January 20, 1918. Omaha Sunday World-Herald 53(16): 3-M. Includes a picture of stuffed owls in display at the Northwestern School of Taxidermy.

Have You Seen a Snowy Owl Lately?

Lots of These Strange Birds are Wintering in Nebraska This Year - We Have the Evidence.

By Miles Greenleaf.

If you live in the country and should awake some morning and find a great, white spector perched upon some snow-blanketed cornshock or hay stack nearby it will be unnecessary for you to throw a fit or call the constabulary - for you will be in the presence of a Snowy Owl.

This splendid bird, standing two feet tall, is a comparative stranger in these parts with the exception of on certain years, when for some reason best known to itself, the Snowy comes this far down from the northland in such numbers as to constitute an invasion. This white wonder is seldom found perching in a tree.

The adult male bird is snowy white, as the name implies, while the female is a bit larger and a bit more greyish in color. Other names for this remarkable feathered specimen are Ermine Owl and Arctic Owl.

Within the past two months more than 100 specimens of the Snowy Owl have been sent from Nebraska and its borders to the Northwestern School of Taxidermy, Railway Exchange building, Omaha - to be mounted. This is more of these birds than this company has received in the past ten years. When it is realized that many of the Snowies are probably killed and never sent in for mounting, the vast flight may be appreciated. Where one bird is shot there are probably dozens that escape.

The accompanying picture was taken by the World-Herald staff photographer through the courtesy of the Northwestern School of Taxidermy at the later's Omaha plant, and shows twenty-two of the fifty-odd Snowy Owls than accumulated at that plant.
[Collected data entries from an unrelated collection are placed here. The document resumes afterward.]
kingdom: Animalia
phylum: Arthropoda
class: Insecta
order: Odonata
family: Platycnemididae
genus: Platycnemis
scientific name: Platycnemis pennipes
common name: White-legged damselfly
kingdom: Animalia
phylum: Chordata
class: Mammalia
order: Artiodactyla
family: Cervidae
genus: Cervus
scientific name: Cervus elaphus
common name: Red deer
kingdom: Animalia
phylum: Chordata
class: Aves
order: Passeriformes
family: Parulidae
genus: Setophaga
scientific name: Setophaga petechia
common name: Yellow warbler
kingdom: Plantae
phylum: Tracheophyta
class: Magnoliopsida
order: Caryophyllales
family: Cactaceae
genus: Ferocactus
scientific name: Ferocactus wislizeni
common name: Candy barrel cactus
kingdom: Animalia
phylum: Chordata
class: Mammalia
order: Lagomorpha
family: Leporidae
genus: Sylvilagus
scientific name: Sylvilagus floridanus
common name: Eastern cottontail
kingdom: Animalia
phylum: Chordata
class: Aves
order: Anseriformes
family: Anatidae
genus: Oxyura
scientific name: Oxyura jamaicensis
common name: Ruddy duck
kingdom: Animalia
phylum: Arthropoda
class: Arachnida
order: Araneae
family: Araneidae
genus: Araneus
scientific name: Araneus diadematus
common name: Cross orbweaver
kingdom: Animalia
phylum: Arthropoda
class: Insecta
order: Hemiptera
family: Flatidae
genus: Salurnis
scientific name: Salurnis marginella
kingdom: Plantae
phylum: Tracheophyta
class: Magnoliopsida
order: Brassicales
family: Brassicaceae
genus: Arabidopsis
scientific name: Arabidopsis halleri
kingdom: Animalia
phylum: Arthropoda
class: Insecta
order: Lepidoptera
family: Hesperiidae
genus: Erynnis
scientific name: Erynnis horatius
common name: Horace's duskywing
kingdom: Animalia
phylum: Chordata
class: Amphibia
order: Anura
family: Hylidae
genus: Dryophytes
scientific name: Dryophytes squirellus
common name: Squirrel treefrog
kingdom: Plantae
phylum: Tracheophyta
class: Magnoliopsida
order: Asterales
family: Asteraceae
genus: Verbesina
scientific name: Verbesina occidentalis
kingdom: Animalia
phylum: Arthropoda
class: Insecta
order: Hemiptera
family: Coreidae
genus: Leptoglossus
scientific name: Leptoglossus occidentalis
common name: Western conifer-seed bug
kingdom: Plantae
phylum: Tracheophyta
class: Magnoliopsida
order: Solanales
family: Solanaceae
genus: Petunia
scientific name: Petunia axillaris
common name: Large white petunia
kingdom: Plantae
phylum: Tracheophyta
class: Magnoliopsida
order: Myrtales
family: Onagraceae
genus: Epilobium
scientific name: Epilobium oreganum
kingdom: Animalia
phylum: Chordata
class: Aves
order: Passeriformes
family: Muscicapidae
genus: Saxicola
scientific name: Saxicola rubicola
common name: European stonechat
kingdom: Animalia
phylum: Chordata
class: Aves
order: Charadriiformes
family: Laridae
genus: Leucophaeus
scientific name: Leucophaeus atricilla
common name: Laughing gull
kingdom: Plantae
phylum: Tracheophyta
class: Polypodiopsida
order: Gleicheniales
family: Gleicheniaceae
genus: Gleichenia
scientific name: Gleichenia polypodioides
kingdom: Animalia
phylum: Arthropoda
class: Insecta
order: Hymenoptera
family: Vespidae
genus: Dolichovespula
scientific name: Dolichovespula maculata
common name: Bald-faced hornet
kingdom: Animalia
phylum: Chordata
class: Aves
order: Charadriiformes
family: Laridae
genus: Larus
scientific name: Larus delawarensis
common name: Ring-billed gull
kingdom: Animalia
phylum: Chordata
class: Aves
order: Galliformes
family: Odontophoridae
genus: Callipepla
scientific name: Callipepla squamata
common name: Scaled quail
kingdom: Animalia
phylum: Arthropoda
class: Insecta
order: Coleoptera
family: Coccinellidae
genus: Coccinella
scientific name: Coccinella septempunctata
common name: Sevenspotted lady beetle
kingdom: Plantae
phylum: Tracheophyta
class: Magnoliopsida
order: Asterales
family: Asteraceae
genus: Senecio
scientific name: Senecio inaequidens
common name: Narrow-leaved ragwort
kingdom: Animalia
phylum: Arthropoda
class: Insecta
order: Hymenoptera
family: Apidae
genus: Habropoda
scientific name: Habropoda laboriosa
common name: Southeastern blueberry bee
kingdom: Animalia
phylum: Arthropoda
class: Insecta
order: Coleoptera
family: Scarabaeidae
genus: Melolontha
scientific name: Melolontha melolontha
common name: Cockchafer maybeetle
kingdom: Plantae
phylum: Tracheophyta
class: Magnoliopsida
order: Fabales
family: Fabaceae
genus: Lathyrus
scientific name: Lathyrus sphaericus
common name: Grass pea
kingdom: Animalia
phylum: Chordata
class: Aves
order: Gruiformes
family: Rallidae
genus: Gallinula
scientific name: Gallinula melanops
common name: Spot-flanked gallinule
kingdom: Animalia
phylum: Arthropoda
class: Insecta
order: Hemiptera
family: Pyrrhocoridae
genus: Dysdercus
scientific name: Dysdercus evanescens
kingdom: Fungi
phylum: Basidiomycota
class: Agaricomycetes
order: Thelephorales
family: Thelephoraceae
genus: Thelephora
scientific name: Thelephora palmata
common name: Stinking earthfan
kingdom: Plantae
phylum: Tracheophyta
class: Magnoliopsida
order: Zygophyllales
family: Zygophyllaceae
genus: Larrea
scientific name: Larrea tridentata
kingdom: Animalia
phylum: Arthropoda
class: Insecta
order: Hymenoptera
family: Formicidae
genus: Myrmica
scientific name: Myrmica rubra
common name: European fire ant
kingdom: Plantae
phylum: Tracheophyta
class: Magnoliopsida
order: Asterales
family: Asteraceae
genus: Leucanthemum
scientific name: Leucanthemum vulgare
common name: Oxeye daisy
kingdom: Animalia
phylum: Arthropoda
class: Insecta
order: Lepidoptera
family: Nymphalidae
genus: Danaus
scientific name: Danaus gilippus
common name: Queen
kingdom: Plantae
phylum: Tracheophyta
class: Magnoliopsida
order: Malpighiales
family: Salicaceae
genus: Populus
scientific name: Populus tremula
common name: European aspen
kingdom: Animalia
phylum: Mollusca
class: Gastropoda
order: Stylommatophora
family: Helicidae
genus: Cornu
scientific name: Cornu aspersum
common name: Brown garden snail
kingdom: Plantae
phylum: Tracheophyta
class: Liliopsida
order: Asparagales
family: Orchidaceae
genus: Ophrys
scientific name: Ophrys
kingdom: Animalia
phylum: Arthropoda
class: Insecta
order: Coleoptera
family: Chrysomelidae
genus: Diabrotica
The specimens continue to come in every day.

The Snowy Owl nests far up in the Arctic zone, a slight depression in a knoll, and lined with grass and feathers, protecting the eggs. In its habits this beautiful bird is very useful, as it lives on rodents and undesirable animals to a large extent, mixing this diet with fish, which it catches alive from the frigid waters of the north, even as the Osprey.

One of the principal diets of the Snowy is the Polar or Arctic Hare, and ornithologists explain the present huge flight of these birds into Nebraska and states of this parallel this year by the epidemic which has destroyed thousands of these big northern rabbits this winter. With its favorite food cut down and a very severe season on hand, the Arctic owls seem to have come to Nebraska to find something to eat.

This year has brought one of five great "invasions" by the Snowy owls known to naturalists. The first occurred in the winter of 1876-1877, the next in 1882-1883, the next in 1889-1890 and the next in 1901-1902.

As might be expected in the presence of such a beautiful creature, and seen so plainly at long distance, the slaughter of these owls has been terrific in this as during other invasions. The United States department of agriculture, in its reports sadly deplores the killing of the Snowy.

None of these Arctic owls has been seen as yet close to Omaha, but some of the specimens sent the Northwestern School of Taxidermy have come from a distance of but fifty miles away. The bird is sometimes seen in flight by hunters, who know it for its tremendous speed. The Snowy owl can catch a grouse on the wing.

Professor Swenk of Nebraska university has interested himself in this wonderful flight of these still more wonderful birds, and a detailed report will probably be published later by him.